TASK DETAILS ▸ Each and every line below goes into your answer unchanged, but leave out the images.

EXTRACTED MATERIAL ▸
((

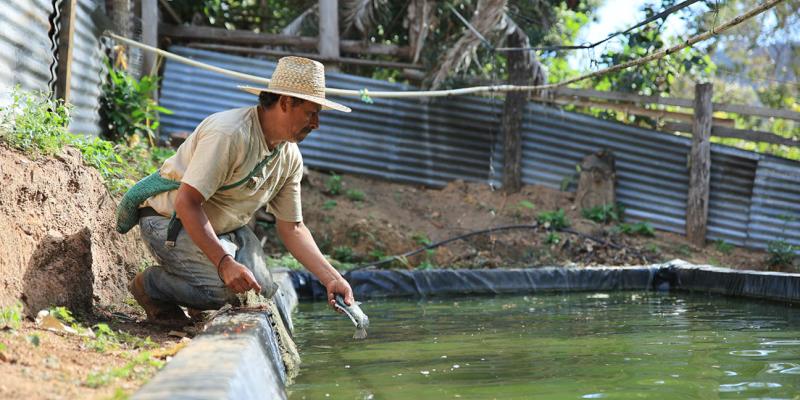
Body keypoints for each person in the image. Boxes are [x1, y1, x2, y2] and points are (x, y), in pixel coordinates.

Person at [126, 56, 355, 325]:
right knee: (224, 291)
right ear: (285, 102)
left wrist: (332, 278)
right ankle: (151, 285)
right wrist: (224, 263)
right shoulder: (229, 134)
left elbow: (292, 228)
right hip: (168, 221)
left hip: (224, 228)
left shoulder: (290, 155)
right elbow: (188, 203)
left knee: (262, 290)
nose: (316, 123)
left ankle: (201, 281)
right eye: (311, 113)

))

RESULT ▸
Body keypoints for each person in the image. Boxes are [x1, y1, x2, y2] and points are (x, y), in pixel coordinates.

Person at [126, 56, 355, 325]:
right knee: (224, 291)
right ear: (285, 102)
left wrist: (332, 278)
right ankle: (151, 285)
right wrist: (224, 263)
right shoulder: (229, 134)
left elbow: (292, 228)
right hip: (168, 221)
left hip: (224, 228)
left shoulder: (290, 155)
right elbow: (188, 203)
left knee: (262, 290)
nose: (316, 123)
left ankle: (201, 281)
right eye: (311, 113)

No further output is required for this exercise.